Type out each entry exactly as it appears, but keep every image out.

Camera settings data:
*****

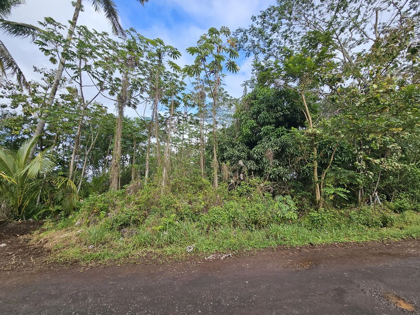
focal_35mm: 13
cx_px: 210
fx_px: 158
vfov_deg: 89.9
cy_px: 158
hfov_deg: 106.2
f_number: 2.2
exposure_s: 1/922
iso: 50
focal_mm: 2.2
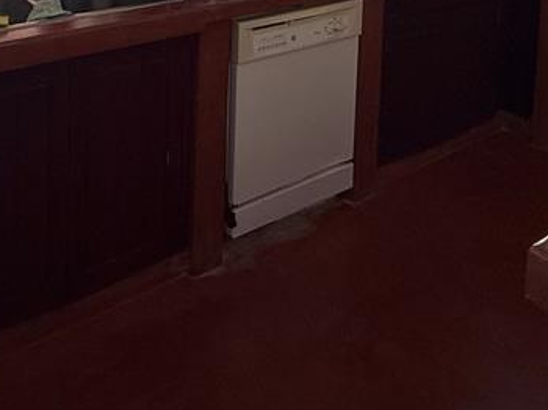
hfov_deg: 45.1
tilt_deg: -3.8
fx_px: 649
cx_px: 178
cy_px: -136
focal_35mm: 41
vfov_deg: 28.3
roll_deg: -1.4
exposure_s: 1/99
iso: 125
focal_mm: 2.22
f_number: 2.2
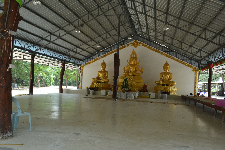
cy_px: 75
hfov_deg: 67.4
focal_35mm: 27
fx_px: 169
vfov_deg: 47.9
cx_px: 112
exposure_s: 1/250
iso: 1600
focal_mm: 18
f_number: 8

*****

#### Response below:
focal_35mm: 13
cx_px: 210
fx_px: 158
vfov_deg: 89.9
cy_px: 158
hfov_deg: 106.2
f_number: 2.2
exposure_s: 1/922
iso: 50
focal_mm: 2.2
hfov_deg: 45.1
tilt_deg: -3.8
fx_px: 649
cx_px: 178
cy_px: -136
focal_35mm: 41
vfov_deg: 28.3
roll_deg: -1.4
exposure_s: 1/99
iso: 125
focal_mm: 2.22
f_number: 2.2
cy_px: 75
hfov_deg: 67.4
focal_35mm: 27
fx_px: 169
vfov_deg: 47.9
cx_px: 112
exposure_s: 1/250
iso: 1600
focal_mm: 18
f_number: 8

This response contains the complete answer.